● Problem details
Each line from the start of the records through the line containing "উপত্যকার শাসনভা" is to be transcribed exactly, and no other line is to be included.

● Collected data
◆ ◆ ◆
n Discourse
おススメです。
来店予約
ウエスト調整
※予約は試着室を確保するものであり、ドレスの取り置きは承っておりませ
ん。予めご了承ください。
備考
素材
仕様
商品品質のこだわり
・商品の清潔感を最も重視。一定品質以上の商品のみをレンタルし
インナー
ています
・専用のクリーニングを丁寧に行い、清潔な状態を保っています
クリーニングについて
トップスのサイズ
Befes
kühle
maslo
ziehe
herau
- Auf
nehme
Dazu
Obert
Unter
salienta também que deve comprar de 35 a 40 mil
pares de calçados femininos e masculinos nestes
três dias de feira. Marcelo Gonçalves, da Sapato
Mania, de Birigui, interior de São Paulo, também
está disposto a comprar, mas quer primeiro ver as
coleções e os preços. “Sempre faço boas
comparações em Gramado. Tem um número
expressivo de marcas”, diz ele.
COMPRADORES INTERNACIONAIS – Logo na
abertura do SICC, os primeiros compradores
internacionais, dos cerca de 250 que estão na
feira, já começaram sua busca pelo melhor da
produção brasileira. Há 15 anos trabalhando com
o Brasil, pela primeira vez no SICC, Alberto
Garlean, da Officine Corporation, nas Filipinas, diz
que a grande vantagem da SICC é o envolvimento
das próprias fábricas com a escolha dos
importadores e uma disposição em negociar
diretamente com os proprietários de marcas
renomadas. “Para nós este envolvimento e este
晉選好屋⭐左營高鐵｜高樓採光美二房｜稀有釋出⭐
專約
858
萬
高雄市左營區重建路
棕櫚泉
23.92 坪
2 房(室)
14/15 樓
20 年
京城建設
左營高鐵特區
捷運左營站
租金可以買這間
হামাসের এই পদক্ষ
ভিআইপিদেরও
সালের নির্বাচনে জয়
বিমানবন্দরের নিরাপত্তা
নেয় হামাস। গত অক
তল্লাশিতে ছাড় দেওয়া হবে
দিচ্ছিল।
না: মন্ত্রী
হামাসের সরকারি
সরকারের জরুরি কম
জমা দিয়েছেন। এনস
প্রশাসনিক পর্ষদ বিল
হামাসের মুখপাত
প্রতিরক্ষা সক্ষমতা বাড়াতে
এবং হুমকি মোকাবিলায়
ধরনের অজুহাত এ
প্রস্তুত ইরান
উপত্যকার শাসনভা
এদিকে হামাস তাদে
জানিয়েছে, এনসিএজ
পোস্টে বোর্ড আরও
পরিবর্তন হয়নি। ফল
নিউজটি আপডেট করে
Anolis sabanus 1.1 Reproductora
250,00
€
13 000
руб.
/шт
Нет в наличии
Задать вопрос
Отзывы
◆ ◆ ◆
● Answer for the task
n Discourse
おススメです。
来店予約
ウエスト調整
※予約は試着室を確保するものであり、ドレスの取り置きは承っておりませ
ん。予めご了承ください。
備考
素材
仕様
商品品質のこだわり
・商品の清潔感を最も重視。一定品質以上の商品のみをレンタルし
インナー
ています
・専用のクリーニングを丁寧に行い、清潔な状態を保っています
クリーニングについて
トップスのサイズ
Befes
kühle
maslo
ziehe
herau
- Auf
nehme
Dazu
Obert
Unter
salienta também que deve comprar de 35 a 40 mil
pares de calçados femininos e masculinos nestes
três dias de feira. Marcelo Gonçalves, da Sapato
Mania, de Birigui, interior de São Paulo, também
está disposto a comprar, mas quer primeiro ver as
coleções e os preços. “Sempre faço boas
comparações em Gramado. Tem um número
expressivo de marcas”, diz ele.
COMPRADORES INTERNACIONAIS – Logo na
abertura do SICC, os primeiros compradores
internacionais, dos cerca de 250 que estão na
feira, já começaram sua busca pelo melhor da
produção brasileira. Há 15 anos trabalhando com
o Brasil, pela primeira vez no SICC, Alberto
Garlean, da Officine Corporation, nas Filipinas, diz
que a grande vantagem da SICC é o envolvimento
das próprias fábricas com a escolha dos
importadores e uma disposição em negociar
diretamente com os proprietários de marcas
renomadas. “Para nós este envolvimento e este
晉選好屋⭐左營高鐵｜高樓採光美二房｜稀有釋出⭐
專約
858
萬
高雄市左營區重建路
棕櫚泉
23.92 坪
2 房(室)
14/15 樓
20 年
京城建設
左營高鐵特區
捷運左營站
租金可以買這間
হামাসের এই পদক্ষ
ভিআইপিদেরও
সালের নির্বাচনে জয়
বিমানবন্দরের নিরাপত্তা
নেয় হামাস। গত অক
তল্লাশিতে ছাড় দেওয়া হবে
দিচ্ছিল।
না: মন্ত্রী
হামাসের সরকারি
সরকারের জরুরি কম
জমা দিয়েছেন। এনস
প্রশাসনিক পর্ষদ বিল
হামাসের মুখপাত
প্রতিরক্ষা সক্ষমতা বাড়াতে
এবং হুমকি মোকাবিলায়
ধরনের অজুহাত এ
প্রস্তুত ইরান
উপত্যকার শাসনভা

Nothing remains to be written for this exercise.